Consignes — Reproduisez mot pour mot le passage de l'extrait sur les lépreux qui va de « L'Eglise a toujours » jusqu'à « de charité désintéressée. » inclus.

**** Extrait choisi ****

Mais le geste affectueux de Jésus qui s'approche des lépreux, les réconfortant et les guérissant a sa pleine et mystérieuse expression dans la passion: martyrisé et défiguré par la sueur de sang, par la flagellation, par le couronnement d'épines, par la crucifixion, Lui, abandonné par la population oublieuse de ses bienfaits, dans la passion, il s'identifie avec les lépreux, il devient l'image et le symbole de ceux-ci, comme en avait eu l'intuition le prophète Isaïe, contemplant le mystère du Serviteur de Jahvé: "Il n'a ni éclat ni prestance.» méprisé, objet de l'abandon des hommes ... pareil à celui dont on détourne la face ... Et nous, nous l'avons considéré comme puni, frappé par Dieu et humilié" (Is 53, 2-4). Mais c'est précisément des plaies du corps martyrisé de Jésus et de la puissance de sa résurrection que jaillissent la vie et l'espérance pour tous les hommes frappés du mal et des infirmités.

L'Eglise a toujours été fidèle à sa mission d'annoncer la Parole du Christ, unie au geste concret de solidaire miséricorde à l'égard des plus humbles, des derniers. Au cours des siècles, il y a eu un bouleversant, un extraordinaire crescendo de dévouement en faveur de ceux qui étaient frappés par les maladies humainement les plus répugnantes et, en particulier, par la lèpre dont la ténébreuse présence continue à subsister dans le monde oriental et occidental. L'histoire met nettement en lumière le fait que les chrétiens furent les premiers à démontrer de l'intérêt et des préoccupations pour le problème des lépreux. L'exemple du Christ avait fait école, et il fut fécond en gestes de solidarité, de dévouement, de générosité, de charité désintéressée.

Dans l'histoire de l'hagiographie chrétienne est demeuré emblématique l'épisode vécu par François d'Assise: il était jeune comme vous; comme vous il cherchait la joie, le bonheur, la gloire; il voulait toutefois donner un sens total et définitif à sa propre existence. Parmi toutes les horreurs de la misère humaine, c'était pour les lépreux surtout que François éprouvait instinctivement une grande répugnance. Et voilà qu'un jour il en rencontre précisément un, au cours d'une randonnée à cheval dans les environs d'Assise. Il eut un grand frisson, mais pour ne pas trahir sa décision de devenir "chevalier du Christ", il sauta de selle et, alors que le lépreux lui tendait la main pour recevoir l'aumône, François lui remit de l'argent et l'embrassa (cf. Thomas de Celano: Vita seconda di San Francesco d'Assisi, I, V; Fonti Francescane, Assise 1977; St Bonaventure de Bagnoreggio Leggenda Maggiore).

La grandiose expansion des Missions à l'époque moderne a donné un élan nouveau au mouvement en faveur de nos frères lépreux. Dans toutes les régions du monde, les Missionnaires sont allés à la rencontre de ces malades, abandonnés, refoulés, victimes d'interdits sociaux, légaux, de discriminations qui dégradent l'homme et violent les droits fondamentaux de la personne humaine. Par amour du Christ, les Missionnaires, ont toujours annoncé l'Evangile également aux lépreux, ils ont tenté par tous moyens de les aider, de les soigner avec tout ce qu'offrait la médecine encore peu armée, mais, en particulier, ils les ont surtout aimés, les délivrant de la solitude et de l'incompréhension, allant même parfois jusqu'à partager étroitement leur existence, parce que dans le corps défiguré de leur frère, ils avaient découvert l'image du Christ souffrant. Nous aimons rappeler ici la figure héroïque du Père Damien De Veuster qui choisit spontanément et demanda à ses Supérieurs l'autorisation de s'isoler au milieu des lépreux de Molokai, pour rester avec eux et leur communiquer l'espérance évangélique et qui, finalement, atteint par le mal, partagea le sort de ses frères jusqu'à sa mort.

**** Enregistrements ****

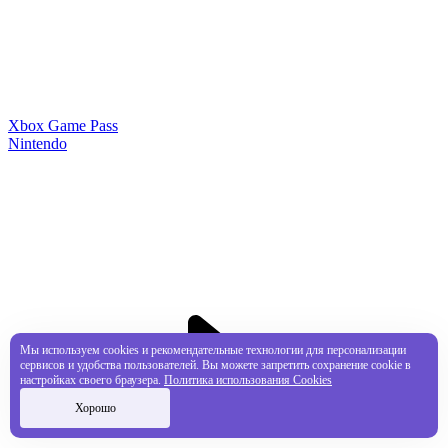
Xbox Game Pass
Nintendo
Мы используем cookies и рекомендательные технологии для персонализации
сервисов и удобства пользователей. Вы можете запретить сохранение cookie в
настройках своего браузера.
Политика использования Cookies
Хорошо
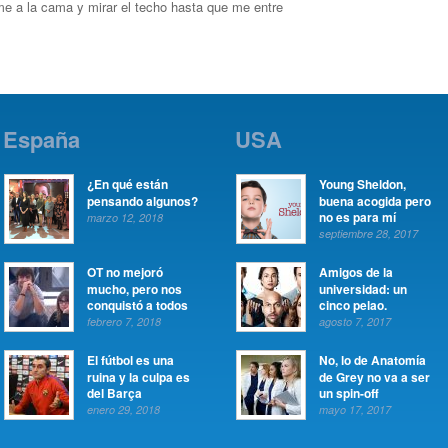
rme a la cama y mirar el techo hasta que me entre
España
USA
¿En qué están
Young Sheldon,
pensando algunos?
buena acogida pero
no es para mí
marzo 12, 2018
septiembre 28, 2017
OT no mejoró
Amigos de la
mucho, pero nos
universidad: un
conquistó a todos
cinco pelao.
febrero 7, 2018
agosto 7, 2017
El fútbol es una
No, lo de Anatomía
ruina y la culpa es
de Grey no va a ser
del Barça
un spin-off
enero 29, 2018
mayo 17, 2017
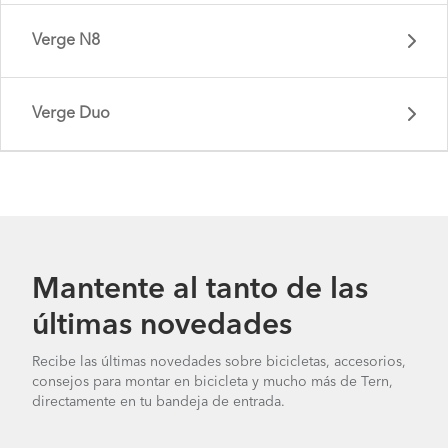
Verge X10 - Gen 1
Verge N8
Verge S27h - Gen 1
Verge Duo
Verge S11i - Gen 1
Verge P9 - Gen 1
Mantente al tanto de las
últimas novedades
Verge P20 - Gen 1
Recibe las últimas novedades sobre bicicletas, accesorios,
consejos para montar en bicicleta y mucho más de Tern,
Verge N8 - Gen 2
directamente en tu bandeja de entrada.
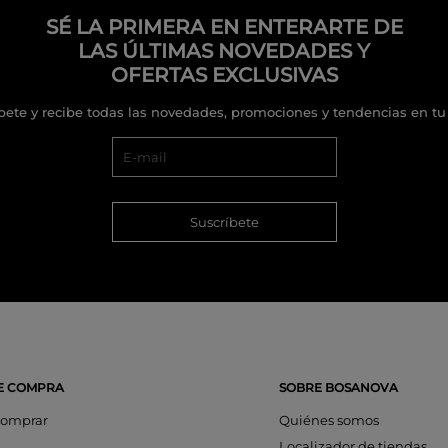
SÉ LA PRIMERA EN ENTERARTE DE
LAS ÚLTIMAS NOVEDADES Y
OFERTAS EXCLUSIVAS
bete y recibe todas las novedades, promociones y tendencias en tu
Suscríbete
E COMPRA
SOBRE BOSANOVA
omprar
Quiénes somos
Localizador de tiendas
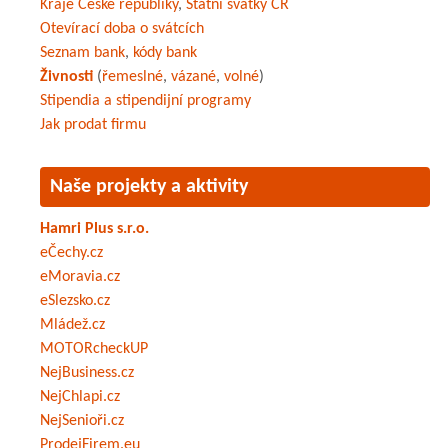
Kraje České republiky
,
Státní svátky ČR
Otevírací doba o svátcích
Seznam bank
,
kódy bank
Živnosti
(
řemeslné
,
vázané
,
volné
)
Stipendia a stipendijní programy
Jak prodat firmu
Naše projekty a aktivity
Hamri Plus s.r.o.
eČechy.cz
eMoravia.cz
eSlezsko.cz
Mládež.cz
MOTORcheckUP
NejBusiness.cz
NejChlapi.cz
NejSenioři.cz
ProdejFirem.eu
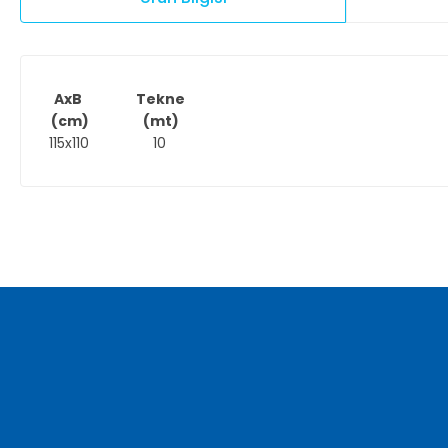
AxB Tekne
(cm) (mt)
115x110 10
Bu ürünün fiyat bilgisi, resim, ürün açıklamalarında ve diğer ko
Görüş ve önerileriniz için teşekkür ederiz.
Ürün resmi kalitesiz, bozuk veya görüntülenemiyor.
Ürün açıklamasında eksik bilgiler bulunuyor.
Ürün bilgilerinde hatalar bulunuyor.
Ürün fiyatı diğer sitelerden daha pahalı.
Bu ürüne benzer farklı alternatifler olmalı.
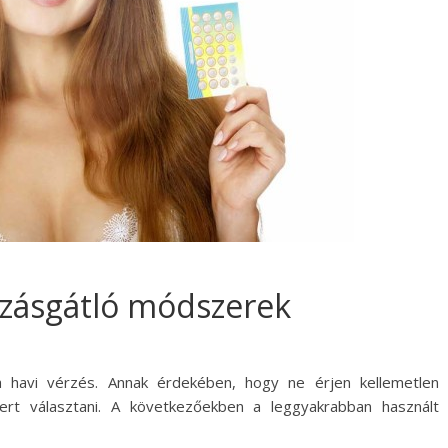
zásgátló módszerek
 havi vérzés. Annak érdekében, hogy ne érjen kellemetlen
t választani. A következőekben a leggyakrabban használt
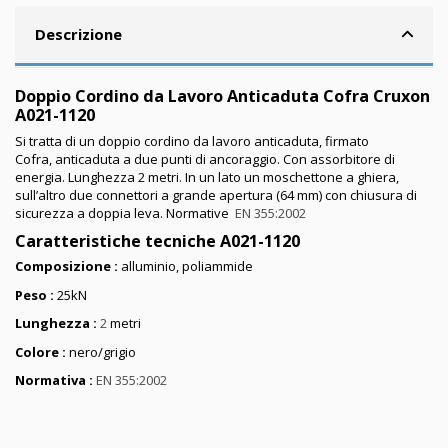
Descrizione
Doppio Cordino da Lavoro Anticaduta Cofra Cruxon
A021-1120
Si tratta di un doppio cordino da lavoro anticaduta, firmato
Cofra, anticaduta a due punti di ancoraggio. Con assorbitore di
energia. Lunghezza 2 metri. In un lato un moschettone a ghiera,
sull’altro due connettori a grande apertura (64 mm) con chiusura di
sicurezza a doppia leva. Normative
EN 355:2002
Caratteristiche tecniche A021-1120
Composizione :
alluminio, poliammide
Peso :
25kN
Lunghezza :
2
metri
Colore :
nero/grigio
Normativa
:
EN 355:2002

****

Résultat attendu —
L'Eglise a toujours été fidèle à sa mission d'annoncer la Parole du Christ, unie au geste concret de solidaire miséricorde à l'égard des plus humbles, des derniers. Au cours des siècles, il y a eu un bouleversant, un extraordinaire crescendo de dévouement en faveur de ceux qui étaient frappés par les maladies humainement les plus répugnantes et, en particulier, par la lèpre dont la ténébreuse présence continue à subsister dans le monde oriental et occidental. L'histoire met nettement en lumière le fait que les chrétiens furent les premiers à démontrer de l'intérêt et des préoccupations pour le problème des lépreux. L'exemple du Christ avait fait école, et il fut fécond en gestes de solidarité, de dévouement, de générosité, de charité désintéressée.